### SOURCE EXTRACT
▬▬▬▬▬▬▬▬▬▬

# Favorite Thing?



## 4ME (Sep 11, 2006)

What's your favorite thing about your Outback?

Hard for me to choose between the Heat and Hot water.I guess I pick the hot water.
What a luxury coming from a tent/pop-up/backpacking.

Favorite mod is the TV though! ....Let someone else younger rough-it!


----------



## Mgonzo2u (Aug 3, 2004)

A nice bed

I don't care if its hot or cold out, as long as the bed is ready for me to crash, camping is great.

No more uneven ground with rocks in my back like back in the stone age when I use to tent camp.


----------



## watervalleykampers (Jan 16, 2007)

We actually haven't camped in our Outback yet (maiden voyage this weekend...yay!) but I think I can safely say that having a bathroom will be my favorite thing. No more going outside during the night to use the 'facilities'.









Cheryl


----------



## happycampers (Sep 18, 2006)

I must say it has to be the bathroom. That was are main reason from
the tent trailer to our outback. The extra room inside is a added bonus


----------



## RizFam (Feb 25, 2006)

#1. Being able to wash my hands with warm soap & water .......... alot.









#2. The bathroom.....*esp at 2am * & when it is raining







& or cold out.









Tami


----------



## N7OQ (Jun 10, 2006)

RizFam said:


> #1. Being able to wash my hands with warm soap & water .......... alot.
> 
> 
> 
> ...


X2

Plus staying dry in the rain and cool in the summer

Besides getting a cold drink form the frig, getting ice cream too









Being associated with a great group called Outbackers.


----------



## Campforthenight (Apr 1, 2007)

Inside Privy. Its the only way to go.


----------



## GoVols (Oct 7, 2005)

Don't have to crank up the roof and worry with all that canvas, AND have a ready-to-use bathroom at any time, any where on a trip!


----------



## biga (Apr 17, 2006)

The Bikes get to go camping too.


----------



## Brad1 (Jan 21, 2007)

I think most everyone will say Hot Water and potty. I totally agree. Just being able to do the dishes without having to heat some water. The bonus for me is this site for sure!!!


----------



## summergames84 (Mar 6, 2004)

Favorite thing? Being able to take our two big dogs with us everywhere we go.


----------



## mswalt (Sep 14, 2004)

Relaxing under the awning in my recliner.
Relaxing in the A/C on the sofa.

▬▬▬▬▬▬▬▬▬▬

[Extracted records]
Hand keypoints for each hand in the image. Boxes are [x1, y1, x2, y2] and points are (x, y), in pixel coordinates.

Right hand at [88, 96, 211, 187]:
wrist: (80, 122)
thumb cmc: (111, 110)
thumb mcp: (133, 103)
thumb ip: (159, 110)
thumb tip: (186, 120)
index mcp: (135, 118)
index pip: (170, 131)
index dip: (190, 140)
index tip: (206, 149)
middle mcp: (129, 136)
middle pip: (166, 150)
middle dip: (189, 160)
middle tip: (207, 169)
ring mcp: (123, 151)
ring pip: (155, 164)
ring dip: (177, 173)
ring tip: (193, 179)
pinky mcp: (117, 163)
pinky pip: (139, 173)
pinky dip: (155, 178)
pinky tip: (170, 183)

▬▬▬▬▬▬▬▬▬▬

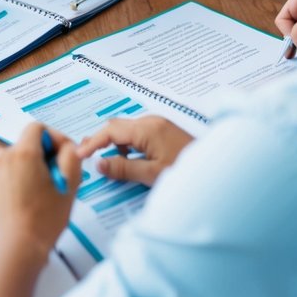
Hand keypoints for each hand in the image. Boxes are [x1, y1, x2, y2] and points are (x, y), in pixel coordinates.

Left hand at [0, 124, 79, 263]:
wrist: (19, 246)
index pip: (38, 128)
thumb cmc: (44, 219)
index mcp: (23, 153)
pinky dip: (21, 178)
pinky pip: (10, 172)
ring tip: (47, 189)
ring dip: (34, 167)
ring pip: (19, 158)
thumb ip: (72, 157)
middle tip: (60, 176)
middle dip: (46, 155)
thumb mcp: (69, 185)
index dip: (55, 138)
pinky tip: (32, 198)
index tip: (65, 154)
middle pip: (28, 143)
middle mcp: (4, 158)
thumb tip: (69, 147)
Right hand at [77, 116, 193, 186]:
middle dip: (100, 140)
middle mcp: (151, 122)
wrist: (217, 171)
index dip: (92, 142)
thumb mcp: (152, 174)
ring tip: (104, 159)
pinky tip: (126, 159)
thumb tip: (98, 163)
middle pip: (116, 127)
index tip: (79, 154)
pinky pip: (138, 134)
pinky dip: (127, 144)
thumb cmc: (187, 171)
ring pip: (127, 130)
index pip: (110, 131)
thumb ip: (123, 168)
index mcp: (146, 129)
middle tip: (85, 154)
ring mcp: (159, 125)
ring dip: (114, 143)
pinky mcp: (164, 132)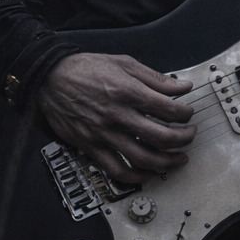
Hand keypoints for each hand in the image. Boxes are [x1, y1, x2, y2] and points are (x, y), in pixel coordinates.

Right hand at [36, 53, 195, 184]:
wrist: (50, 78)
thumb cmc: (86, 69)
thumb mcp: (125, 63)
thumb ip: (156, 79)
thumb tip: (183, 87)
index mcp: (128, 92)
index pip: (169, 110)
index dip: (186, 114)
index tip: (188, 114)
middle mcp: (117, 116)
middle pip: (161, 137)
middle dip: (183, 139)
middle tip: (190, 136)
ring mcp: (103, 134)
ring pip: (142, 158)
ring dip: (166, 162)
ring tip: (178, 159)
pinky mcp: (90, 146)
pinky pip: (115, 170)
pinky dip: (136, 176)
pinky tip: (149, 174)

▬▬▬▬▬▬▬▬▬▬

### TASKS
A) Using the Outback forum thread, decide whether each statement agrees with it and answer yes or no, backing each answer with the deciding words quoted from the thread: (i) The user mswalt mentions relaxing under the awning in a recliner. (ii) The user summergames84 says the favorite thing is bringing along their cats. (iii) The user watervalleykampers has already camped in their Outback several times.
B) Carry on the Outback forum thread from the point where it stops.
The records have no connection to the text.

### TASK RESPONSES
A)
(i) Yes: "Relaxing under the awning in my recliner."
(ii) No: "Being able to take our two big dogs with us everywhere we go."
(iii) No: "We actually haven't camped in our Outback yet"

B)
Standing at the outside cook stove warming up some grub and sipping a cold one.
Taking a pee in my own bathroom at 12:00 (and at 2:30 and again about 5:30)









Mark


----------



## tdvffjohn (Mar 10, 2005)

The quiet from solid walls as opposed to canvas

John


----------



## mollyp (Aug 10, 2005)

After coming from a camper with a bathroom the size of a phone booth, I'd have to say bathroom first, dining table and chairs second.

Wendy


----------



## Doxie-Doglover-Too (Jan 25, 2007)

the powder room and that it's in the REAL BEDROOM with a real door!







it's a master sweet master suite!


----------



## outtatown (Feb 15, 2005)

I thought we were talking about Outback as opposed to other campers? Well, that's how I took it anyway.

So...my answer is:
The off-white cabinets
The trash can that rides the cabinet door under the sink (yes, I know this is a.50 feature...but, hey, simple pleasures, right?
and
All the cabinet space to boot!


----------



## WILKINS3 (Feb 1, 2006)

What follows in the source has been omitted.